In June, President Donald Trump announced that citizens of 12 countries would be banned from visiting the United States and those from seven others would face restrictions. The decision resurrected a hallmark policy of his first term.
At the time the ban included Afghanistan, Myanmar, Chad, the Republic of Congo, Equatorial Guinea, Eritrea, Haiti, Iran, Libya, Somalia, Sudan and Yemen and heightened restrictions on visitors from Burundi, Cuba, Laos, Sierra Leone, Togo, Turkmenistan and Venezuela.
On Tuesday, the Republican administration announced it was expanding the list of countries whose citizens are banned from entering the US to Burkina Faso, Mali, Niger, South Sudan and Syria. The administration also fully restricted travel on people with Palestinian-Authority-issued travel documents.
An additional 15 countries are also being added to the list of countries facing partial restrictions: Angola, Antigua and Barbuda, Benin, Côte d’Ivoire, Dominica, Gabon, Gambia, Malawi, Mauritania, Nigeria, Senegal, Tanzania, Tonga, Zambia and Zimbabwe.
The Trump administration said in its announcement of the expanded travel ban that many of the countries from which it was restricting travel had “widespread corruption, fraudulent or unreliable civil documents and criminal records” that made it difficult to vet their citizens for travel to the US. It also said some countries had high rates of people overstaying their visas, refused to take back their citizens who the US wished to deport or had a “general lack of stability and government control,” which made vetting difficult.

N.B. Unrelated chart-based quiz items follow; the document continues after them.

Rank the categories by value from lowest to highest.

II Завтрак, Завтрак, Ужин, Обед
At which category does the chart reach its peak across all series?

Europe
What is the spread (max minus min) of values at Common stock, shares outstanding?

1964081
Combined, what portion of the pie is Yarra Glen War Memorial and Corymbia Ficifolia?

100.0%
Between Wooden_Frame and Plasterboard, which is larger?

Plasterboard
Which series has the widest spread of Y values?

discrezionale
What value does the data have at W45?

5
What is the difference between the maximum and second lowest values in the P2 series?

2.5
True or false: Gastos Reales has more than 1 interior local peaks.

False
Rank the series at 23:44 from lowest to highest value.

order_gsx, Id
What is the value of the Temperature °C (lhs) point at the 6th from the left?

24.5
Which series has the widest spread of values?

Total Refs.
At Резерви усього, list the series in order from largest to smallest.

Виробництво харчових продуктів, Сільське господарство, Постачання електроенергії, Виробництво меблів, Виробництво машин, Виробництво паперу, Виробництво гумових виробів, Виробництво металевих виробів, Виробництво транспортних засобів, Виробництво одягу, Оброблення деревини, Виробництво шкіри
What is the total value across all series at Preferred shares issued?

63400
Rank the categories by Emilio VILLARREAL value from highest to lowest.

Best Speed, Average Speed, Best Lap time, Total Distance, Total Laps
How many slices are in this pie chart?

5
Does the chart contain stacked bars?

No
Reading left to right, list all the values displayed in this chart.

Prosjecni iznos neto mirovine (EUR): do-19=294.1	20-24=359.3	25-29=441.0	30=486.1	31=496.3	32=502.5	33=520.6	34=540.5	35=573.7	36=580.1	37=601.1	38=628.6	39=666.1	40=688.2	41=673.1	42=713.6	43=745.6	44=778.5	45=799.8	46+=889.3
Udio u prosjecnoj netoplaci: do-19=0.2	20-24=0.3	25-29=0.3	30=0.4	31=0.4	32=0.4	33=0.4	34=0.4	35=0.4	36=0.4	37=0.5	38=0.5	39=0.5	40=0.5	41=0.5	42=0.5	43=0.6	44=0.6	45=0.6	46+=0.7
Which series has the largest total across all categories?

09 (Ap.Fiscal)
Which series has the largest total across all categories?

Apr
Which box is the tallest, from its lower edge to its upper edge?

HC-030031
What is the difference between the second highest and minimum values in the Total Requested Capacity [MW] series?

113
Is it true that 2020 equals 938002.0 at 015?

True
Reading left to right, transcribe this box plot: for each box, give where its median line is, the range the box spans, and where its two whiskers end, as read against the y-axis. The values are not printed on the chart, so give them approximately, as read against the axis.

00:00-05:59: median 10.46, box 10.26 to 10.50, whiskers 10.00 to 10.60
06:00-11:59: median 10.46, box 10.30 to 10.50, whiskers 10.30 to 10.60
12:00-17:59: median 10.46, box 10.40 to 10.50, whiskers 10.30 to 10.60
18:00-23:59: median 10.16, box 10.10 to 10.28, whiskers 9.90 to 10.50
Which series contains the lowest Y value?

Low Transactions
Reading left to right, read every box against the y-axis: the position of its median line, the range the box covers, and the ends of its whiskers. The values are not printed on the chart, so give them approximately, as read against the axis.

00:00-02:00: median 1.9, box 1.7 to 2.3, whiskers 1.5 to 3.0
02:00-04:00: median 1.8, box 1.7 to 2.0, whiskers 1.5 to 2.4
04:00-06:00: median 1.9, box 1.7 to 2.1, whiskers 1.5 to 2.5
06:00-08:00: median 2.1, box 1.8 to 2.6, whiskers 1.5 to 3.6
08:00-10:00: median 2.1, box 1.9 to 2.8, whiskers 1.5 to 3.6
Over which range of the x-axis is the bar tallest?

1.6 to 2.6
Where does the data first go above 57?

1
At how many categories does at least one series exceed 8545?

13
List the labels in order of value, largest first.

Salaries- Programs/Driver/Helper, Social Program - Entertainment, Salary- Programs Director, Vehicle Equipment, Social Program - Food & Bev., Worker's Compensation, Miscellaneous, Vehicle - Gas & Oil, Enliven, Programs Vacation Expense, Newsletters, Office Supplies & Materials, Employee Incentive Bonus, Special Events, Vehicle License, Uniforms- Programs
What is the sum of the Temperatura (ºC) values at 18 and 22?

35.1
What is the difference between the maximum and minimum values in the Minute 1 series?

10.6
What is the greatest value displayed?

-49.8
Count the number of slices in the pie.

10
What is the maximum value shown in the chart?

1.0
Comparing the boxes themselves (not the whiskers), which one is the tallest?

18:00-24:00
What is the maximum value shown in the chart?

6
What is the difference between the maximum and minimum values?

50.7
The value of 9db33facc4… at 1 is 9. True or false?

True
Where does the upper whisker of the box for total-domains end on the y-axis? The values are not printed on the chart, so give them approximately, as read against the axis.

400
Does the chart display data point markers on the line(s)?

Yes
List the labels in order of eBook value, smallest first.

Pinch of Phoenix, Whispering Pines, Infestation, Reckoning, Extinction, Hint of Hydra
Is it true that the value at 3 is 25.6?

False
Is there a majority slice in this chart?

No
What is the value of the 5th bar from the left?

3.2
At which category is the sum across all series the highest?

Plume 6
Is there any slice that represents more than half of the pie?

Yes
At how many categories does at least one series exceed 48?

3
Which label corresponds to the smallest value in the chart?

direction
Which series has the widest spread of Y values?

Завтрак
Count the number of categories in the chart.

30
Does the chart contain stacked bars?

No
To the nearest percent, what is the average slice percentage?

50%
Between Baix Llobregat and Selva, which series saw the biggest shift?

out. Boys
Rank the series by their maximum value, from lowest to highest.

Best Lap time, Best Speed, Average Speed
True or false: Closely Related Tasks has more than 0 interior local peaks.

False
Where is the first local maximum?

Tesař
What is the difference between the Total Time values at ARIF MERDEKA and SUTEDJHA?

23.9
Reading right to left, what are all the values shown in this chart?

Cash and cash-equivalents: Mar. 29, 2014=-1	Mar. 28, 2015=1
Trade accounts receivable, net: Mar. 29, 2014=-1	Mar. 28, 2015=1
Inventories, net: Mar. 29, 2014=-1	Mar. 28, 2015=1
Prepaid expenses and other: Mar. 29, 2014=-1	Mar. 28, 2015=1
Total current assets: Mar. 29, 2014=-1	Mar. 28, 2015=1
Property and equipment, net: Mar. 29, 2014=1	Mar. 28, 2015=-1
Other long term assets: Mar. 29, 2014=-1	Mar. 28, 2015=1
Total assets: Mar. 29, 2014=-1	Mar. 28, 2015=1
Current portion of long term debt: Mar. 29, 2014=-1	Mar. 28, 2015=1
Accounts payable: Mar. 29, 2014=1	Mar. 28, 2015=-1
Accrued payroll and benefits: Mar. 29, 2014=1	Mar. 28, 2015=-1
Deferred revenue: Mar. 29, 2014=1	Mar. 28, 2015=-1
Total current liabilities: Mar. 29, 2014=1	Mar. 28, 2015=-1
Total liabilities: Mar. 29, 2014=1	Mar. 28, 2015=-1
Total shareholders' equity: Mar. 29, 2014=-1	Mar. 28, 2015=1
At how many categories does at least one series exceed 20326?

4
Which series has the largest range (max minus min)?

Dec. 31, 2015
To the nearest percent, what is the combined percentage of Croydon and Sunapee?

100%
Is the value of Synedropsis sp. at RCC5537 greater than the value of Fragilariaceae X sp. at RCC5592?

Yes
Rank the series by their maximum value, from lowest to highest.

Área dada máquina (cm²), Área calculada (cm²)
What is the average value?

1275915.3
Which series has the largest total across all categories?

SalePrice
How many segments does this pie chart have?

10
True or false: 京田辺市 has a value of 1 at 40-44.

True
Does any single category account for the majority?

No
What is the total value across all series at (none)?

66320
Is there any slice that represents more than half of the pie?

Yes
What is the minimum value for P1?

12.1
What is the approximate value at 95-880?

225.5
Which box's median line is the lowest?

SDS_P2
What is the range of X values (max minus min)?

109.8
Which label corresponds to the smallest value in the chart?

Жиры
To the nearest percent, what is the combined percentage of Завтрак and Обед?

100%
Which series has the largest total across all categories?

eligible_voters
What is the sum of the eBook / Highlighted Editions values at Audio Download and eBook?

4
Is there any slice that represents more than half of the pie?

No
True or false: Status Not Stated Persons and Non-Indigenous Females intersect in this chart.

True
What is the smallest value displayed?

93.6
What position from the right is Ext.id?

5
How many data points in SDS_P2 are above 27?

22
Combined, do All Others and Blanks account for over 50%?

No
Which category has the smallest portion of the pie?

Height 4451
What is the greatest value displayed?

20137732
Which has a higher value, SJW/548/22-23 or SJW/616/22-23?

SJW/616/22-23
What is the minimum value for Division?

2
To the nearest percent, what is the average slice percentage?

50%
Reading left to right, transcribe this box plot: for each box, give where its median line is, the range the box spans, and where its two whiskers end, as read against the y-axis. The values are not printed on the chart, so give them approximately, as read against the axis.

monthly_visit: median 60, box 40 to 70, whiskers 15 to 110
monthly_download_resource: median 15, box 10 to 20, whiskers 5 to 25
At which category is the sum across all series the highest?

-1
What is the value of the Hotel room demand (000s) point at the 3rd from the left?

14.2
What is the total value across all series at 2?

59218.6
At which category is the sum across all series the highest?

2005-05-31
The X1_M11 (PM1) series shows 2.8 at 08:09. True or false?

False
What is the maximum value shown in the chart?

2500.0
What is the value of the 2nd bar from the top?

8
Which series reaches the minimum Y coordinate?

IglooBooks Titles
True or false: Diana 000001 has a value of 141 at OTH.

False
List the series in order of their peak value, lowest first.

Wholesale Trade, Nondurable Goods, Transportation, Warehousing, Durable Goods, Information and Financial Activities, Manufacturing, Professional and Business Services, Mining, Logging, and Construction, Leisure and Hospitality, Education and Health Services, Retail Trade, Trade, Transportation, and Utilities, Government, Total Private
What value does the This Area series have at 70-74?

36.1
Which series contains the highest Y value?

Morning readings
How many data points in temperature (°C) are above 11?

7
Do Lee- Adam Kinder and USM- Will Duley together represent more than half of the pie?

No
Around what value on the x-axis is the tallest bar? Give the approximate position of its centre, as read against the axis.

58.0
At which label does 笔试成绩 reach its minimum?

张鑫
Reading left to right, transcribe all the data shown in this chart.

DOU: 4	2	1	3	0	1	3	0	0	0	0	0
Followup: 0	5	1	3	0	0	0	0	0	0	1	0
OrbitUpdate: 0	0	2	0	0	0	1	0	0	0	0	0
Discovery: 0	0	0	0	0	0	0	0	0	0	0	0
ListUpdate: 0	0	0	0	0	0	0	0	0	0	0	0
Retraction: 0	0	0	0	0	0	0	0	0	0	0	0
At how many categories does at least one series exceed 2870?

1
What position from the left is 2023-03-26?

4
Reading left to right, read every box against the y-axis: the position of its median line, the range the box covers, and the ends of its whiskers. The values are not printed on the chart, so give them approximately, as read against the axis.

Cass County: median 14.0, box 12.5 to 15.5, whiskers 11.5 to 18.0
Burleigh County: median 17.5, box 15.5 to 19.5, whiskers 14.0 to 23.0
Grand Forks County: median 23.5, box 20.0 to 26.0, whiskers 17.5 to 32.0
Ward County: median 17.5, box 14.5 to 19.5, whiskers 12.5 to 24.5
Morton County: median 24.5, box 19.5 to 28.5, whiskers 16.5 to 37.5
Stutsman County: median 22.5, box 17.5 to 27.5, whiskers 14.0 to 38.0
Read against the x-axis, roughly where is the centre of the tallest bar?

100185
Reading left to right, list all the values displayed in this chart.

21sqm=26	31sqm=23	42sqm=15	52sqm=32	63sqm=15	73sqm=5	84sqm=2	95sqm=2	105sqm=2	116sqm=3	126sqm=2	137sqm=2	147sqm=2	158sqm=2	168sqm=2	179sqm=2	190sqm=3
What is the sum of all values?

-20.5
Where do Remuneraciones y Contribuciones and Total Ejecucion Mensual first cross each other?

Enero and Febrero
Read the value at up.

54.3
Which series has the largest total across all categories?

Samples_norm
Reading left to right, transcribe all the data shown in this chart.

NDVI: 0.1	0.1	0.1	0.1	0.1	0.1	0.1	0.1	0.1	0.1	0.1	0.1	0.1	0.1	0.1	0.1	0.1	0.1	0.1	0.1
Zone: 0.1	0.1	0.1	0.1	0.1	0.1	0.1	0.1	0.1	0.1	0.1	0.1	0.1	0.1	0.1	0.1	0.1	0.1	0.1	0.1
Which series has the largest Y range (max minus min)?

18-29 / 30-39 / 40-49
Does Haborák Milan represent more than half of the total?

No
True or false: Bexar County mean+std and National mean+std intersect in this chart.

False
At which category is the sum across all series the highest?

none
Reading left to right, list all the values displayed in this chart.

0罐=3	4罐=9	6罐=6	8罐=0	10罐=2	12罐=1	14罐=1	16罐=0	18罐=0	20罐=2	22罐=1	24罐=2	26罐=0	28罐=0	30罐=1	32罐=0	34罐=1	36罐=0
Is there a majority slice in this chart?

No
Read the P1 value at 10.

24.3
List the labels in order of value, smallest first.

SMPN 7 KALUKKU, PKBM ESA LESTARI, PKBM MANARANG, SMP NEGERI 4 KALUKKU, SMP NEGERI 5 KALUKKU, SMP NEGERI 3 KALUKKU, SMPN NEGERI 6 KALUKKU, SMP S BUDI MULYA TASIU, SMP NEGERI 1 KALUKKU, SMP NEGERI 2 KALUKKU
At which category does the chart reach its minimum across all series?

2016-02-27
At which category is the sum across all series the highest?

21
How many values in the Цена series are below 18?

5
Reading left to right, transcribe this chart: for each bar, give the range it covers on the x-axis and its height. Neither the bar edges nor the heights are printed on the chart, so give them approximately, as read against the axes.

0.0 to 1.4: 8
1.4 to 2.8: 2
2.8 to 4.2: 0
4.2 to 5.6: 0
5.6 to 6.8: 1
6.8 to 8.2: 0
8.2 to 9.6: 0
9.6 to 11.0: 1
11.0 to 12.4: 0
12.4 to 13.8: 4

“The restrictions and limitations imposed by the Proclamation are necessary to prevent the entry of foreign nationals about whom the United States lacks sufficient information to assess the risks they pose, garner cooperation from foreign governments, enforce our immigration laws, and advance other important foreign policy, national security, and counterterrorism objectives,” reads the White House proclamation announcing the changes.
The Afghan man accused of shooting the two National Guard troops near the White House has pleaded not guilty to murder and assault charges.